Le débat public sur le projet de mine d'or en Guyane, baptisé Montagne d'or, débute le 7 mars 2018 pour durer jusqu'au 7 juillet 2018. Cette procédure doit permettre aux "habitants du territoire de participer à l'élaboration des décisions concernant ce projet d'exploitation minière", indique la Commission nationale du débat public (CNDP). Cependant, au jour de l'ouverture du débat, ni le dossier complet du maître d'ouvrage, ni sa synthèse n'était disponible. Seule une courte présentation est téléchargeable. Les modalités de la consultation (date des réunions…) n'étaient pas non plus précisées. Pour rappel, le porteur du projet souhaitait éviter le débat public et se limiter à une concertation encadrée par un garant.

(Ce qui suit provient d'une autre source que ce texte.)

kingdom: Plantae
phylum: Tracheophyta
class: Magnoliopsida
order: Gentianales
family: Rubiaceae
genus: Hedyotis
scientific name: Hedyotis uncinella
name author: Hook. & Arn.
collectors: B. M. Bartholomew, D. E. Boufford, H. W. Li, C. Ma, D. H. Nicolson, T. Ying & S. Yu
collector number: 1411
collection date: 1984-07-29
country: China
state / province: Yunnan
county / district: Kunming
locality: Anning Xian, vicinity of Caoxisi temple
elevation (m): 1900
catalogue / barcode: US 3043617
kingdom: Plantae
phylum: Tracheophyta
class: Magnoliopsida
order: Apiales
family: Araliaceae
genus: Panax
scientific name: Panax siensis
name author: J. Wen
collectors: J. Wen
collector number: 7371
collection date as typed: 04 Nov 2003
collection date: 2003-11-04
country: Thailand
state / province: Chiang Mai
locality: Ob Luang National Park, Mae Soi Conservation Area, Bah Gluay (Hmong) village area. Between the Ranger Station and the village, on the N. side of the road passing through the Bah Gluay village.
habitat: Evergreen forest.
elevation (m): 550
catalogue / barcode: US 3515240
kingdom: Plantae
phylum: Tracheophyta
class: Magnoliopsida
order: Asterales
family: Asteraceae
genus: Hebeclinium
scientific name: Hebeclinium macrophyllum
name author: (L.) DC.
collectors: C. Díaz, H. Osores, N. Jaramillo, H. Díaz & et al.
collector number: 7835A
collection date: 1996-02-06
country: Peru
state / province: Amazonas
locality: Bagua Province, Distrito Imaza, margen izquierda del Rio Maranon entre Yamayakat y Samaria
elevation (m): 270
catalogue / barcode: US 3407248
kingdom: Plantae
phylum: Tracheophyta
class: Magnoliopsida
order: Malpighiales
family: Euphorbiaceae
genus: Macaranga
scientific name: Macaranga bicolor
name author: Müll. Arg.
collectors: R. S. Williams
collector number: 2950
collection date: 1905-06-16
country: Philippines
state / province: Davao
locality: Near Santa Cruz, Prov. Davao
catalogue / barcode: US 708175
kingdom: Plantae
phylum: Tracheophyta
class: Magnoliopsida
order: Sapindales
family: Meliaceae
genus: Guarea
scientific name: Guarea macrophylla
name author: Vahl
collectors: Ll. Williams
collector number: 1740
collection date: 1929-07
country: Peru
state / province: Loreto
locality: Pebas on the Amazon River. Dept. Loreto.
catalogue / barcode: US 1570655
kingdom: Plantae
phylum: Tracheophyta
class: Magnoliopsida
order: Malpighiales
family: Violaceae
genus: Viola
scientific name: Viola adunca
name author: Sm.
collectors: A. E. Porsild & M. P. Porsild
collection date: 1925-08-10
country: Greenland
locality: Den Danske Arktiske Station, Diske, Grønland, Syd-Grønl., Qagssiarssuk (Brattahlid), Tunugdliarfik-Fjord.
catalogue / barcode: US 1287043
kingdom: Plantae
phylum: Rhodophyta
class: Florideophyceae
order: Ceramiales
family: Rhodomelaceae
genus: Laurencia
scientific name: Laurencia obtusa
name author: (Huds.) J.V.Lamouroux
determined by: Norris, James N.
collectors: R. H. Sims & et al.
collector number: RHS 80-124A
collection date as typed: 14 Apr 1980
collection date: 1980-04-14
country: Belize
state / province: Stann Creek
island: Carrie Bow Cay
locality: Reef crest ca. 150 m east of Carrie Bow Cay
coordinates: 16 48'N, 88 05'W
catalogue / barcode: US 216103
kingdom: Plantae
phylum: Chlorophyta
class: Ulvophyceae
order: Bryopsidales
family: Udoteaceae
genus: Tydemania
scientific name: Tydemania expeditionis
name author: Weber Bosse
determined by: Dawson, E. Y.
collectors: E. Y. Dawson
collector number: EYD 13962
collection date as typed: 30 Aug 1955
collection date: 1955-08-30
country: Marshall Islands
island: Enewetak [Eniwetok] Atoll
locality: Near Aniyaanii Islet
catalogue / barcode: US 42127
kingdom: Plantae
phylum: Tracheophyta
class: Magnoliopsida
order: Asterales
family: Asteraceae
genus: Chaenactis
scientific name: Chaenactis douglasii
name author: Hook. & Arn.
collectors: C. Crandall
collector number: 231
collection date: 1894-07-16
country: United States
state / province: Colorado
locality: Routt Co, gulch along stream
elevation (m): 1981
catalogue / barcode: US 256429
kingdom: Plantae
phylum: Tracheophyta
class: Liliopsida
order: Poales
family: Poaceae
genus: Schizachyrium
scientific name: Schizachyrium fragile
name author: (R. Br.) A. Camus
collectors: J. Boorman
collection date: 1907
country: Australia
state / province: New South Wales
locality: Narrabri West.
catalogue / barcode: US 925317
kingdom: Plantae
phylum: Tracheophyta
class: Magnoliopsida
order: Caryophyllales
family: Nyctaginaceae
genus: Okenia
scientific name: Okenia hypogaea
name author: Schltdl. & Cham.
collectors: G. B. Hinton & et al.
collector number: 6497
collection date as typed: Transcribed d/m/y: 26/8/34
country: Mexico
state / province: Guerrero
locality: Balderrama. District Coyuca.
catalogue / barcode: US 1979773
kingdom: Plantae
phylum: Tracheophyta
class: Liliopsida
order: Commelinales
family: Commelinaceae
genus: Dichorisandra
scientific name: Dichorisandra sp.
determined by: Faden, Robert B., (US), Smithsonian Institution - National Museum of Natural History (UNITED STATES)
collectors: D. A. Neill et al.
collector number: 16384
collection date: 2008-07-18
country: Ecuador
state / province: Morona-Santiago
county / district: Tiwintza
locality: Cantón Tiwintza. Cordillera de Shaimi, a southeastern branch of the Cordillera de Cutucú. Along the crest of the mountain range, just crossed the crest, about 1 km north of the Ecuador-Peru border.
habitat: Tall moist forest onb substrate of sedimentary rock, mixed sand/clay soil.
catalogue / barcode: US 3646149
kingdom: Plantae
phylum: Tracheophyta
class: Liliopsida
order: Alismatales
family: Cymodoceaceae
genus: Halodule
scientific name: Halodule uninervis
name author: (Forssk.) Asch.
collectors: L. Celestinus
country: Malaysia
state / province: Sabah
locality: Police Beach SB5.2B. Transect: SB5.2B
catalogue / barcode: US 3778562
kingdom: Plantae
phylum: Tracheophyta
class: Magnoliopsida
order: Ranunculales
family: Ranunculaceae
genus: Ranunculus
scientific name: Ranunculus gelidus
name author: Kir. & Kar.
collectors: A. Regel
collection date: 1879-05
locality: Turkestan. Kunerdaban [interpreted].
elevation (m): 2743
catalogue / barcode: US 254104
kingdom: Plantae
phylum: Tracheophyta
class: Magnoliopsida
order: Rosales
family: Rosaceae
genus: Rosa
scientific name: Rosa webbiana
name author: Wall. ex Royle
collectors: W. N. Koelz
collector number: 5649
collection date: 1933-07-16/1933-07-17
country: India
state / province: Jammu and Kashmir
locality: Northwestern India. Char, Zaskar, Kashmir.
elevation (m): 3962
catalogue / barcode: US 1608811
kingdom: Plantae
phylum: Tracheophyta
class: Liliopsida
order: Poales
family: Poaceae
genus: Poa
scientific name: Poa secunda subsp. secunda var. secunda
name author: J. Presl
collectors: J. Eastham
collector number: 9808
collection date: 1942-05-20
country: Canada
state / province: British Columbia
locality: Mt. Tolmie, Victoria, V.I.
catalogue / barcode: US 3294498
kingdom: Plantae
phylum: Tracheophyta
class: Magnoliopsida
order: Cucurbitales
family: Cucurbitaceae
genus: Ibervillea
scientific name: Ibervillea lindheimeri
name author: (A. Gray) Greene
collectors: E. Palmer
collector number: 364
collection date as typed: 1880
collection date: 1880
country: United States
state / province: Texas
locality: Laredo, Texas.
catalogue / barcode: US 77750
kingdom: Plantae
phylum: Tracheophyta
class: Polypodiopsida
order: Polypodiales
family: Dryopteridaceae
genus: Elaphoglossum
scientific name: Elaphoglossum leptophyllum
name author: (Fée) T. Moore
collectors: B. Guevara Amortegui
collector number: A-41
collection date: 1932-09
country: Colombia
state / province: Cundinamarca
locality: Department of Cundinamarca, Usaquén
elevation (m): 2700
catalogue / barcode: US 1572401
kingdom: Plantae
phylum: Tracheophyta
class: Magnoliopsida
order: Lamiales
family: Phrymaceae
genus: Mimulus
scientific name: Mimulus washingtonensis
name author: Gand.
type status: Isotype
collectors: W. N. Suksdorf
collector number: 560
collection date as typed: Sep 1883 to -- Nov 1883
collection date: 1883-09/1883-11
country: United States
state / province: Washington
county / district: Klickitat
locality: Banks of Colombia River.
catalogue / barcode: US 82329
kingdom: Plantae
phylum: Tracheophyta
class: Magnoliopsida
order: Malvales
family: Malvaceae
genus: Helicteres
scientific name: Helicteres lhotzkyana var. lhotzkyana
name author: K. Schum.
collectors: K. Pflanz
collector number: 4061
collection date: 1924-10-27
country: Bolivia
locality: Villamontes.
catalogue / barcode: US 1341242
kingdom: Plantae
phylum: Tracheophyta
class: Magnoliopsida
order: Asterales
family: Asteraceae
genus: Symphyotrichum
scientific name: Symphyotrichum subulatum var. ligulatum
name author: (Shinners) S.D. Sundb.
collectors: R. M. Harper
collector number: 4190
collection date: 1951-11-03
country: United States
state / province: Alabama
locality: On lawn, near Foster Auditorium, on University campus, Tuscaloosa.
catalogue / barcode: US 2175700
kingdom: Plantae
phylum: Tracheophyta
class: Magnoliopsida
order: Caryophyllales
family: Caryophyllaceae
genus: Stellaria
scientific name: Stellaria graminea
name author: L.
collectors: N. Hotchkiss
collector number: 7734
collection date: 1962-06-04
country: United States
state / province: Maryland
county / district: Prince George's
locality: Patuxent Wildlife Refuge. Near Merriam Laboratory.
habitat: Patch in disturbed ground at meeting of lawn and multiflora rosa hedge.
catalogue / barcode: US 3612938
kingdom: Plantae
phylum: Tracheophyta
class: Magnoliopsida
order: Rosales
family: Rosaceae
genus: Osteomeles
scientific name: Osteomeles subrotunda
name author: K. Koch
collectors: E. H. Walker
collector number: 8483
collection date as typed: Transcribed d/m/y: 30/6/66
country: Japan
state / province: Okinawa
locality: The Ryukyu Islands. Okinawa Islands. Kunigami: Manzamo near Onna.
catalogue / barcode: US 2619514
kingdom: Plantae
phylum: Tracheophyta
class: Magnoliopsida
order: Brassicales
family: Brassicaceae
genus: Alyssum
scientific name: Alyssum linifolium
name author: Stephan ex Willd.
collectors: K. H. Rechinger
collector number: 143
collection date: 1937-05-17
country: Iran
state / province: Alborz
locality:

Ce projet vise la création d'une mine d'or industrielle, à 180 km à l'ouest de Cayenne, sur un territoire où l'exploitation artisanale existe depuis longtemps. L'ensemble des infrastructures minières occupera une surface de 8 km2, dont la fosse minière, à ciel ouvert, prévue sur une longueur de 2,5 km, 400 m de large et une profondeur moyenne de 120 m. L'ensemble de la concession représente une surface d'environ 15 km2. Le porteur du projet, la compagnie minière Montagne d'or, prévoit de débuter l'exploitation en 2022 pour une douzaine d'années. Environ 85 tonnes d'or pourraient être extraites, et 750 emplois créés – 3.000 avec les emplois induits.

Extraction au cyanure

Côté environnement, les enjeux portent sur la préservation des réserves biologiques intégrales à proximité de la mine. Cette dernière implique par ailleurs le déboisement de 374 hectares de forêt primaire, et 200 hectares supplémentaires pour la construction de la ligne haute tension (90.000 volts) qui acheminera les quelque 20 MW nécessaires au fonctionnement de la mine. Le procédé d'extraction de l'or nécessite du cyanure, et induit des risques pour le transport, le stockage et le recyclage de ce produit dangereux. Selon un rapport publié en 2013 sur l'"Utilisation des cyanures dans l'industrie aurifère en Guyane – impacts potentiels et recommandations", "il faut environ 300 à 2.000 grammes de cyanure de sodium par tonne de minerai pour obtenir une extraction efficace". Le BRGM soulignait l'importance d'un système de management environnemental (SME) avec des audits indépendants et la formation du personnel. "A la fin de l'exploitation de la mine, le parc à résidus contiendra sur des dizaines d'hectares des cyanures et métaux résiduels. La réhabilitation doit assurer une stabilité géotechnique et un confinement des produits dangereux et faire l'objet d'un programme de surveillance post-mine." Le climat tropical et les événements pluvieux extrêmes entraînent un risque d'accident (rupture, débordement de digue), existant dans d'autres mines sous les mêmes latitudes.

Pour ce projet, Montagne d'or prévoit un investissement global de 782 millions d'euros, dont 420 millions d'euros de subventions publiques, selon une étude du WWF publiée en 2017. L'association soulignait aussi l'optimisme de ses hypothèses et la volatilité du cours de l'or.